_WHAT THE TASK ASKS_
Give back, exactly as written, the lines from the beginning of the listing through the one that contains "Sous la direction".

_GIVEN DATA_
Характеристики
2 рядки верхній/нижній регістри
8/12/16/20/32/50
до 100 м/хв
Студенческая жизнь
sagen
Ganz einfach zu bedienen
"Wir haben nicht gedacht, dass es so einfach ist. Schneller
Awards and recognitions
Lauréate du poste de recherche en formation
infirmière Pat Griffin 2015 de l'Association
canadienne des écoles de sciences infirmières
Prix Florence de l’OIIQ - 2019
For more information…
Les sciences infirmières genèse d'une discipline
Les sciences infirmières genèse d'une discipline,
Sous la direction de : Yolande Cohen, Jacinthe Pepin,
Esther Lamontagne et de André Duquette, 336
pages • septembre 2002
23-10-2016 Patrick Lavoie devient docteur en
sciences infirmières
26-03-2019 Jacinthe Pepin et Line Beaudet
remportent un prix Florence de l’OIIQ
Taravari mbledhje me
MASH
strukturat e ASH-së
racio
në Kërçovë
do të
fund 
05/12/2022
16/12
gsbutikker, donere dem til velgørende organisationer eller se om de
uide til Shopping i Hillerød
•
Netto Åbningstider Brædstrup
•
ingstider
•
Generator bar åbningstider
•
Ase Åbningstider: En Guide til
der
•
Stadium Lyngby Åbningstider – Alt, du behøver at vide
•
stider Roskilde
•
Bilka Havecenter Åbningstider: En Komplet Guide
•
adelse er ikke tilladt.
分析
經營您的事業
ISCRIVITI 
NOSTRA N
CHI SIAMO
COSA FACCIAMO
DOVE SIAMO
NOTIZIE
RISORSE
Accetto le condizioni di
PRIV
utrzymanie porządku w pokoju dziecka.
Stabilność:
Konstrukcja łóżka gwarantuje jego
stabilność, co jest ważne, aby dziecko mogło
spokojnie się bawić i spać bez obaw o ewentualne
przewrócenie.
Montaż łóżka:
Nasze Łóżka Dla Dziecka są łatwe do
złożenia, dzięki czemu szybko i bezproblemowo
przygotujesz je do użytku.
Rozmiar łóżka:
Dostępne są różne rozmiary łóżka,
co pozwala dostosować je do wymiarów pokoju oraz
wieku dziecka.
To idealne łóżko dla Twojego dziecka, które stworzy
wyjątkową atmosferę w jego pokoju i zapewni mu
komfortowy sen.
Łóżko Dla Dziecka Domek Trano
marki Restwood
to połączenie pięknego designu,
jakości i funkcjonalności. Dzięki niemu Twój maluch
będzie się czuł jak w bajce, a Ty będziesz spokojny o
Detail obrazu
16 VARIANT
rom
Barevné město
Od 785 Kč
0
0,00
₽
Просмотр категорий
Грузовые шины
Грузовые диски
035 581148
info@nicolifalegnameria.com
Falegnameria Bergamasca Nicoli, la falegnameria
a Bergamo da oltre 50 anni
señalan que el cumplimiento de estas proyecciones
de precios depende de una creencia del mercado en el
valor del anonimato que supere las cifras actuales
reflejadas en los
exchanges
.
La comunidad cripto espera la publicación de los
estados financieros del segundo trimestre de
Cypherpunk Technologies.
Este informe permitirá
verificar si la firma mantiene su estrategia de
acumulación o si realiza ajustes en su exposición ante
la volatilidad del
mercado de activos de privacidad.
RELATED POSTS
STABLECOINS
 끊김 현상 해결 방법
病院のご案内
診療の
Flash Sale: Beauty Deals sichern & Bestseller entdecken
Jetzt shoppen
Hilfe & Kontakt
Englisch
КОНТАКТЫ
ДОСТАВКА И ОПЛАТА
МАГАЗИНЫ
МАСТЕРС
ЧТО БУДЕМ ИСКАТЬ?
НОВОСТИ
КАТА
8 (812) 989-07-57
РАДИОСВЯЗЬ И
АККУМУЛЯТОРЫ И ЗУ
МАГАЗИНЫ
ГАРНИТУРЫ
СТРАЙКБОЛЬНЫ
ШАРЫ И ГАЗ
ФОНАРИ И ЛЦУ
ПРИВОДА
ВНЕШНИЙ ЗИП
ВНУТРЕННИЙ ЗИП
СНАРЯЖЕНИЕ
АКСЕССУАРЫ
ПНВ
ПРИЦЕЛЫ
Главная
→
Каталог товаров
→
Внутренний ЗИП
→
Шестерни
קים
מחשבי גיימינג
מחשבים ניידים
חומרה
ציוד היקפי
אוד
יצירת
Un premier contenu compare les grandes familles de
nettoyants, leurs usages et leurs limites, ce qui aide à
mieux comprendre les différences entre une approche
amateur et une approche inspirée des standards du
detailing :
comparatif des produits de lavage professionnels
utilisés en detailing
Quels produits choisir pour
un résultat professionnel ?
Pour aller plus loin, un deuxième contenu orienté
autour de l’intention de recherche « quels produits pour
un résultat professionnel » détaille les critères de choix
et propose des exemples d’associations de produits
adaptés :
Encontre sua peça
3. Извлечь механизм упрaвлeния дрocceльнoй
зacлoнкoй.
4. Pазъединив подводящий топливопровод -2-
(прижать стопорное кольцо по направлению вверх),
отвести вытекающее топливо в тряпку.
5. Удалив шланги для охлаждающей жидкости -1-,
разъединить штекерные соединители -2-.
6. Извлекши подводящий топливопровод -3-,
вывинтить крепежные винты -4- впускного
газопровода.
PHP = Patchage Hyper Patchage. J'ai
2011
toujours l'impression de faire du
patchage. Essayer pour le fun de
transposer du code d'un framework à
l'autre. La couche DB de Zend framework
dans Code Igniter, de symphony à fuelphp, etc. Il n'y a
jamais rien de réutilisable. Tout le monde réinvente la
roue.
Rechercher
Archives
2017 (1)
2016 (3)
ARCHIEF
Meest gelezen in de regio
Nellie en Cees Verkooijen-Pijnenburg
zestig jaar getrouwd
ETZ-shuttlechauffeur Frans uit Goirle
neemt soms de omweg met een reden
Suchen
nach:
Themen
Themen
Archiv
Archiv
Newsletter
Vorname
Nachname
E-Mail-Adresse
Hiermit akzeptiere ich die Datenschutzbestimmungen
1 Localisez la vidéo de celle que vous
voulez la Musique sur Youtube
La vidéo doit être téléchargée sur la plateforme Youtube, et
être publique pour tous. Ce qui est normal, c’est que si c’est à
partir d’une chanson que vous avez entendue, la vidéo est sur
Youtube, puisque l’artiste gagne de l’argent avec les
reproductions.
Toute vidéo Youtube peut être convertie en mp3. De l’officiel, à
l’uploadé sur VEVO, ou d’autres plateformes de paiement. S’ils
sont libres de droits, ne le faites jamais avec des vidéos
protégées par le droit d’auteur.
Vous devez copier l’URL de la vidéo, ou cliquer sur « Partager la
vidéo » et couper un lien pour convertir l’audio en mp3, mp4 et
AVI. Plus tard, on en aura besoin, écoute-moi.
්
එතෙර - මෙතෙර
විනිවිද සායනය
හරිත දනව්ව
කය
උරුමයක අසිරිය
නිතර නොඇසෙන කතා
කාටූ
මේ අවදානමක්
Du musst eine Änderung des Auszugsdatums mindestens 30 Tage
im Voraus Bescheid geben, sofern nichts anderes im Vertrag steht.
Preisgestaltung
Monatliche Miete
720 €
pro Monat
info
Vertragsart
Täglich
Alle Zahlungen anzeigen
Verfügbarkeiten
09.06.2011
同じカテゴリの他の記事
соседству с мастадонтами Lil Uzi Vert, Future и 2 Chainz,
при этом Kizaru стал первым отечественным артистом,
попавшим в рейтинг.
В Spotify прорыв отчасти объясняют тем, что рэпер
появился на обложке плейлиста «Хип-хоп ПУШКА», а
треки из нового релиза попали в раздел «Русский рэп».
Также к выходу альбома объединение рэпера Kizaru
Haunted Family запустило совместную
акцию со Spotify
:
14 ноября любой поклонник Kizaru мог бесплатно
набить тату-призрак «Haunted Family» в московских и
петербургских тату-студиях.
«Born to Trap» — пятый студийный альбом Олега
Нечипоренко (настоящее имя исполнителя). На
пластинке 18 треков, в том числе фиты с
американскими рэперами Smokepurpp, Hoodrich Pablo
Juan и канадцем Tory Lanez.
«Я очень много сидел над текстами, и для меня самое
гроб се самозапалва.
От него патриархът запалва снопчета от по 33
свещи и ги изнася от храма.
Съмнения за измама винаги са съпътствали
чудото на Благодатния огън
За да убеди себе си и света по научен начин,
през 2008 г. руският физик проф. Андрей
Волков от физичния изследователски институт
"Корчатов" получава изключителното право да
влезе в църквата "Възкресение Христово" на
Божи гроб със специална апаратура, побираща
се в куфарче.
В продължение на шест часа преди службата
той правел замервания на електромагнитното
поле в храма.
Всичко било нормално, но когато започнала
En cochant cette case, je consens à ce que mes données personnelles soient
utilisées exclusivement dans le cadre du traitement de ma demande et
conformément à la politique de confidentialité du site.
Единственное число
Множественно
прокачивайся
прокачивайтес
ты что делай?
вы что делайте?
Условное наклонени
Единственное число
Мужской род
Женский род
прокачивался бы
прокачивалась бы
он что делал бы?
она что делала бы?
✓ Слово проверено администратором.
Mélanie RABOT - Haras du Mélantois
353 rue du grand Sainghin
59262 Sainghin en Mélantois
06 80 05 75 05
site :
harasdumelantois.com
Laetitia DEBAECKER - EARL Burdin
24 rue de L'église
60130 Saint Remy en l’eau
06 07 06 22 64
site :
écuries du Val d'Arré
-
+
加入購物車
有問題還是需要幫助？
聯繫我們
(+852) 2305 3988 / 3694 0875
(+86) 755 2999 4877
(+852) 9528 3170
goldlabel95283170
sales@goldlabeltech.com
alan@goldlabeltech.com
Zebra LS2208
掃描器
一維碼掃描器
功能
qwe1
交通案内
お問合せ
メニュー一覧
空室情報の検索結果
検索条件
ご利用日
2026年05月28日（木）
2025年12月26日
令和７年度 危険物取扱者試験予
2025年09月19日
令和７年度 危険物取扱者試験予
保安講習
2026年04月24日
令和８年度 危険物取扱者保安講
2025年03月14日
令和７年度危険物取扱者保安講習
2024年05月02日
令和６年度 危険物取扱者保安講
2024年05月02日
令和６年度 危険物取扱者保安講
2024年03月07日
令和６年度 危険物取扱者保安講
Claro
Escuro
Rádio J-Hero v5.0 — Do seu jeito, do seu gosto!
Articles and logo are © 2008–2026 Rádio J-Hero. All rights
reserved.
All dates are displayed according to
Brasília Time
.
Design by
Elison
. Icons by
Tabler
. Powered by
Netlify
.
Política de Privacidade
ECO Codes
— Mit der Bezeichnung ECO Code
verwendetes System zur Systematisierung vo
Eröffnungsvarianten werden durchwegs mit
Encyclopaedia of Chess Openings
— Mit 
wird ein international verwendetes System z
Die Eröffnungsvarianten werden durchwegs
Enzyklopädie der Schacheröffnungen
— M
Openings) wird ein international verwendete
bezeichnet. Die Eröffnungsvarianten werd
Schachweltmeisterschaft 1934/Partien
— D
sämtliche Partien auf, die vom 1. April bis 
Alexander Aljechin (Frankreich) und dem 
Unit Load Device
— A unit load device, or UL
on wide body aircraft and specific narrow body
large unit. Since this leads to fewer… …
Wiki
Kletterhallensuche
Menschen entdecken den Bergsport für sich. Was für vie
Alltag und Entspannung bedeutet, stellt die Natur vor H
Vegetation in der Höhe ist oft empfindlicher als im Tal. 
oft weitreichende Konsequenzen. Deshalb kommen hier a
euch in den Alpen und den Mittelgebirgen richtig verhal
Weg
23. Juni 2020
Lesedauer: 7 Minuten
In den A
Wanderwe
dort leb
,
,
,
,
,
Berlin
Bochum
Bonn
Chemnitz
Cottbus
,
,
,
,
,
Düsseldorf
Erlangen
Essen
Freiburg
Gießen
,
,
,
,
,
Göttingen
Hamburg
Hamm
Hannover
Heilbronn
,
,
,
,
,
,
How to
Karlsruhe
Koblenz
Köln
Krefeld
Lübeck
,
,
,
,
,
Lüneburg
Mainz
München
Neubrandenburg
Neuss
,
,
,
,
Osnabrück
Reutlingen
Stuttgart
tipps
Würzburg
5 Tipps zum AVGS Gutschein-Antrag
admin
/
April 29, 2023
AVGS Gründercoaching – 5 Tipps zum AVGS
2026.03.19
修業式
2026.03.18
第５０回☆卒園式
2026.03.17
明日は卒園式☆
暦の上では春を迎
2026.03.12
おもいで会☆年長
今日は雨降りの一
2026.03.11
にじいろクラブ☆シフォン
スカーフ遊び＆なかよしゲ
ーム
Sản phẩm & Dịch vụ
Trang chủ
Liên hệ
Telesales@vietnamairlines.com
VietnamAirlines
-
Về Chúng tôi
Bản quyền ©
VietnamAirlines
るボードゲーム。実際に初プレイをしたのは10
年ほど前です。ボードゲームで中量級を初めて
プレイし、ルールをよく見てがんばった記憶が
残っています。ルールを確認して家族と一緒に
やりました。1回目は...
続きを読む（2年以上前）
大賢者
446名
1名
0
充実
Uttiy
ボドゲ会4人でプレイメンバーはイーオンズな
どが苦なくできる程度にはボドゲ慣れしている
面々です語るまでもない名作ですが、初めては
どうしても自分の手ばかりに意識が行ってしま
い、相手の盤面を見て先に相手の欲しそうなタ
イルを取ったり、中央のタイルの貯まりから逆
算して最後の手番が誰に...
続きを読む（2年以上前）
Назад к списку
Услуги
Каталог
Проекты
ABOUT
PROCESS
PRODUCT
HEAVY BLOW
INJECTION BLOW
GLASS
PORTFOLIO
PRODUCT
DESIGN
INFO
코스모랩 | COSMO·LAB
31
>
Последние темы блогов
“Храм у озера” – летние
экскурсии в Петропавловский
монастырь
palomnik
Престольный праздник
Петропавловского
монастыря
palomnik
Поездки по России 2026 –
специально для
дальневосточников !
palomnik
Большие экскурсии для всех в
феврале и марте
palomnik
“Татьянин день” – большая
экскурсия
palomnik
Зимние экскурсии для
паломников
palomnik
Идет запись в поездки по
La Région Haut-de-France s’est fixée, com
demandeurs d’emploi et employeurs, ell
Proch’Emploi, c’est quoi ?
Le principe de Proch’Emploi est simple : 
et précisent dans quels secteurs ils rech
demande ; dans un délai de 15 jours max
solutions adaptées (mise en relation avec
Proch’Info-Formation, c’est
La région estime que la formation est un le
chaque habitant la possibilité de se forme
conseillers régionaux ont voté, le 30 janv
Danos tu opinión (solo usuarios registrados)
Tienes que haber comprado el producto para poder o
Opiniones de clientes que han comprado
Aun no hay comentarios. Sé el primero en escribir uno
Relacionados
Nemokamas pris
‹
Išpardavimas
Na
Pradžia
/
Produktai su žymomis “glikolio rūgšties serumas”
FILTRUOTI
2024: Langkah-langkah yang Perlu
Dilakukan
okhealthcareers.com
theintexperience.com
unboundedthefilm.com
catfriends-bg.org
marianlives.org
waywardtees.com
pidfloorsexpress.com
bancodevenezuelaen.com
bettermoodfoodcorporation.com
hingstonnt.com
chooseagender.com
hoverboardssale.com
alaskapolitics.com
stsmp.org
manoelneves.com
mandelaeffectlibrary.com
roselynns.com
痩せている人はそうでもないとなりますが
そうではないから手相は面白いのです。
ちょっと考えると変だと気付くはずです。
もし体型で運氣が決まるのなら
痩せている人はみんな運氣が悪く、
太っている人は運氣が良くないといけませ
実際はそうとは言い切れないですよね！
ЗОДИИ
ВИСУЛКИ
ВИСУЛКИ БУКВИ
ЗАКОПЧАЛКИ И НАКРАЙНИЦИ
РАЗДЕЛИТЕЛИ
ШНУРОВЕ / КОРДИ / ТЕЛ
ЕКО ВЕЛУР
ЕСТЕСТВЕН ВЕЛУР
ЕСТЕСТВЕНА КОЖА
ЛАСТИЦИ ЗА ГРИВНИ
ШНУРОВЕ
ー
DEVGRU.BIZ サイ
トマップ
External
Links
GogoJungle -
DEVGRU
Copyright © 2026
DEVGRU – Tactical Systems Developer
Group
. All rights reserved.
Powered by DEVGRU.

_ANSWER_
Характеристики
2 рядки верхній/нижній регістри
8/12/16/20/32/50
до 100 м/хв
Студенческая жизнь
sagen
Ganz einfach zu bedienen
"Wir haben nicht gedacht, dass es so einfach ist. Schneller
Awards and recognitions
Lauréate du poste de recherche en formation
infirmière Pat Griffin 2015 de l'Association
canadienne des écoles de sciences infirmières
Prix Florence de l’OIIQ - 2019
For more information…
Les sciences infirmières genèse d'une discipline
Les sciences infirmières genèse d'une discipline,
Sous la direction de : Yolande Cohen, Jacinthe Pepin,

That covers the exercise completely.